Patient Health Questionnaire (PHQ-9)

Patient Health Questionnaire (PHQ-9)

The nine item Patient Health Questionnaire is a depressive symptom scale and diagnostic tool introduced in 2001 to screen adult patients in primary care settings. The instrument assesses for the presence and severity of depressive symptoms and a possible depressive disorder.


Over the last 2 weeks, how often have you been bothered by any of the following problems?


1. Little interest or pleasure in doing things
2. Feeling down, depressed, or hopeless
3. Trouble falling or staying asleep, or sleeping too much
4. Feeling tired or having little energy
5. Poor appetite or overeating
6. Feeling bad about yourself – or that you are a failure or have let yourself or your family down
7. Trouble concentrating on things, such as reading the newspaper or watching television
8. Moving or speaking so slowly that other people could have noticed? Or the opposite – being so fidgety or restless that you have been moving around a lot more than usual
9. Thoughts that you would be better off dead or of hurting yourself in some way
If you checked off any problems, how difficult have these problems made it for you to do your work, take care of things at home, or get along with other people?

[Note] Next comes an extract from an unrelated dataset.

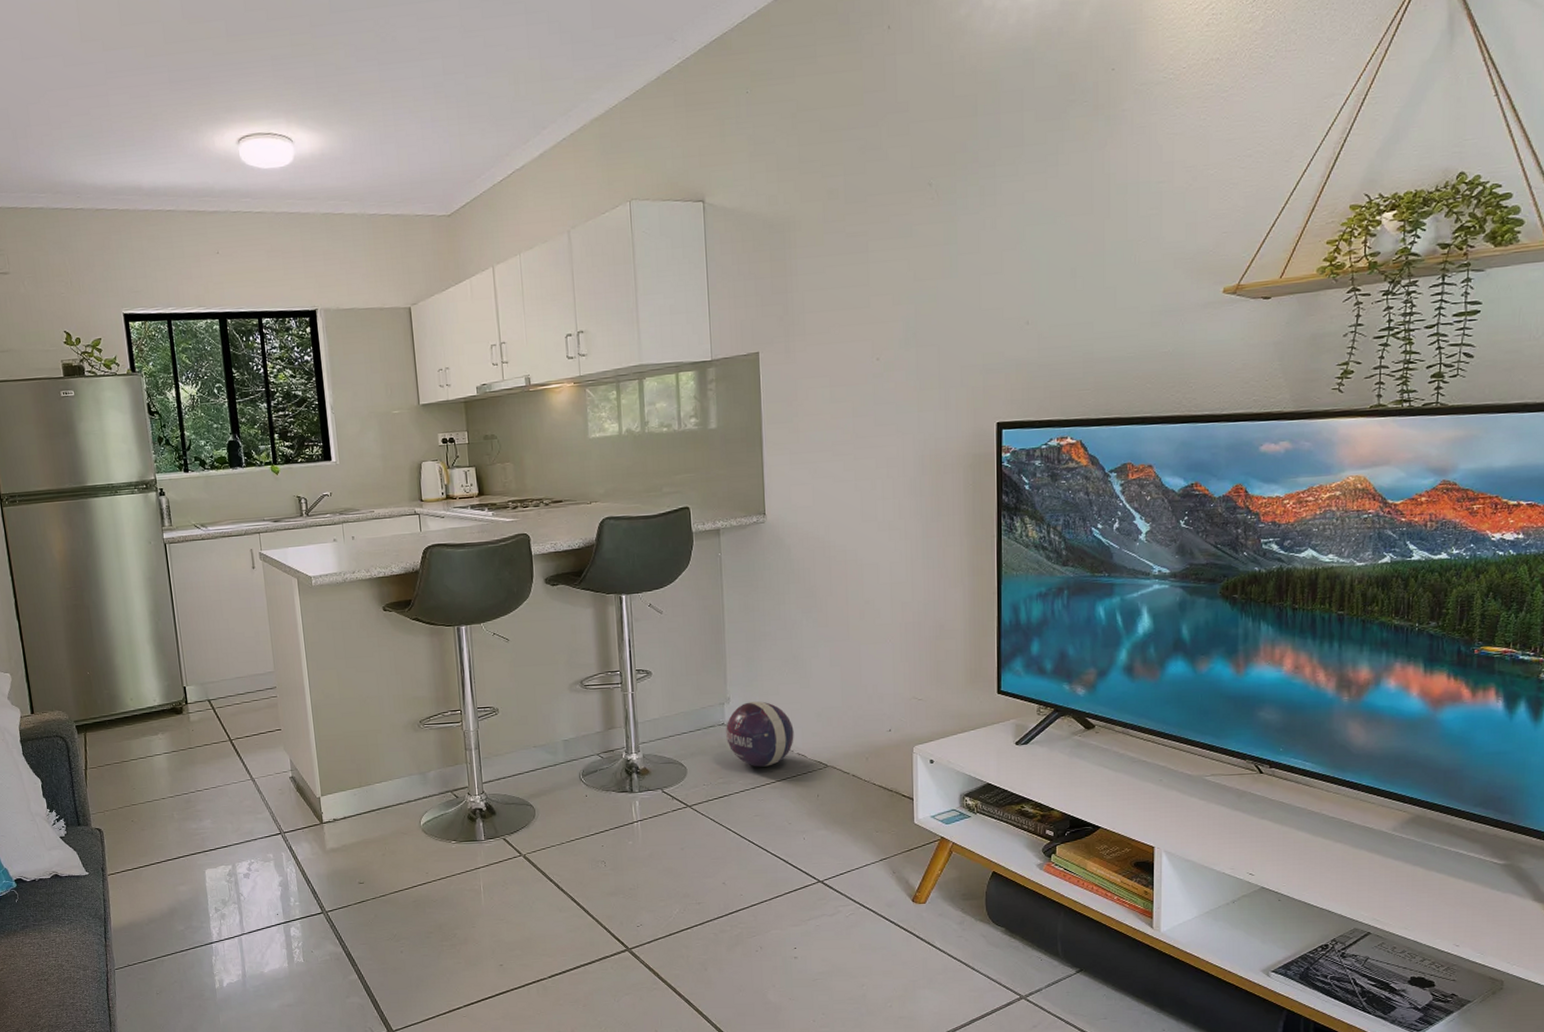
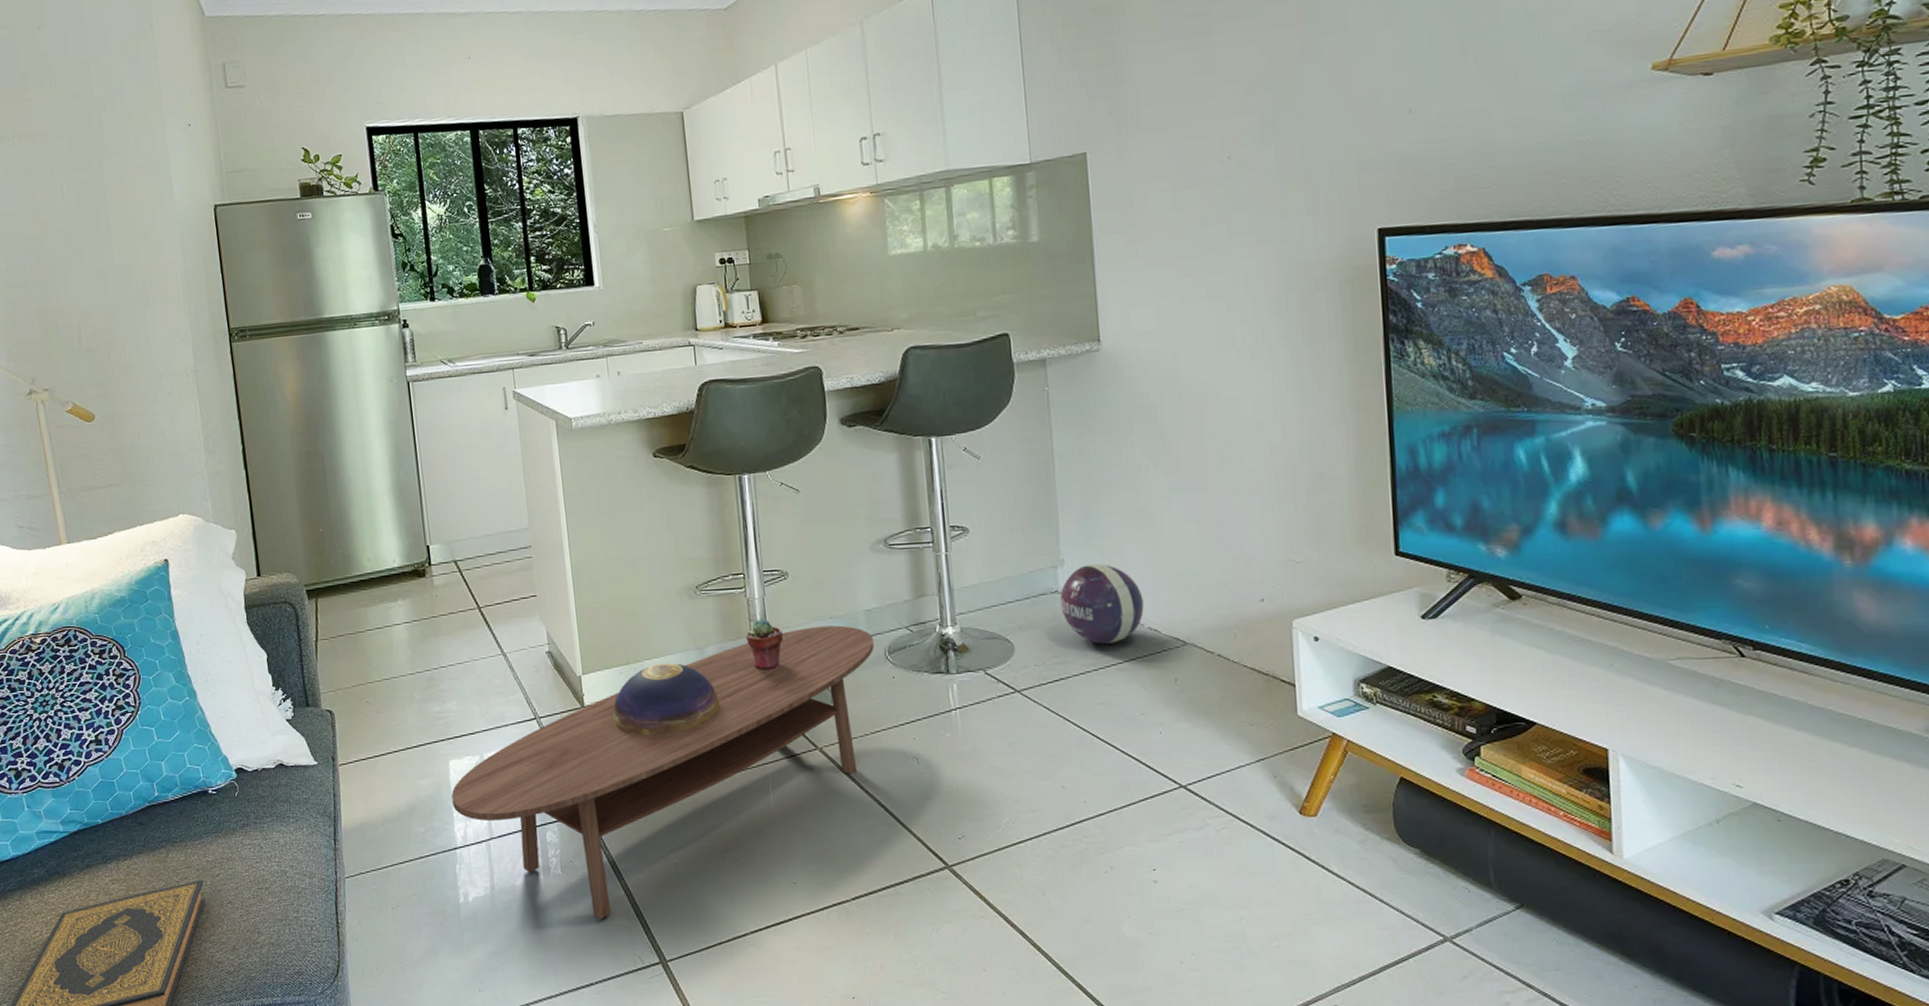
coffee table: none [207,753,571,998] -> present [451,625,874,919]
decorative bowl: none [347,785,439,846] -> present [612,662,719,736]
potted succulent: none [461,747,494,791] -> present [745,618,783,670]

Scoring and Interpretation

Scoring and Interpretation
Each item on the measure is rated on a 4-point scale (0=Not at all; 1=Several days; 2=More than half the days; and
3=Nearly every day). The total score can range from 0 to 27, with higher scores indicating greater severity of depression.
The clinician is asked to review the score of each item on the measure during the clinical interview and indicate the raw
score in the section provided for “Clinician Use.” The raw scores on the 9 items should be summed to obtain a total raw
score and should be interpreted using the table below:


Interpretation of Total Raw Score
0-4 = None
5-9 = Mild
10-14 = Moderate
15-19 = Moderately severe
20-27 = Severe

Note: If 3 or more items are left unanswered, the total raw score on the measure should not be used. Therefore, the
child should be encouraged to complete all of the items on the measure. If 1 or 2 items are left unanswered, you are
asked to calculate a prorated score. The prorated score is calculated by summing the scores of items that were
answered to get a partial raw score. Multiply the partial raw score by the total number of items on the PHQ-9 modified
for Adolescents (PHQ-A)—Modified (i.e., 9) and divide the value by the number of items that were actually answered
(i.e., 7 or 8). The formula to prorate the partial raw score to Total Raw Score is:
____________(Raw sum x 9)______________
Number of items that were actually answered
If the result is a fraction, round to the nearest whole number.

Frequency of Use
To track changes in the severity of the child’s depression over time, the measure may be completed at regular intervals
as clinically indicated, depending on the stability of the child’s symptoms and treatment status. Consistently high scores
on a particular domain may indicate significant and problematic areas for the child that might warrant further
assessment, treatment, and follow-up. Your clinical judgment should guide your decision.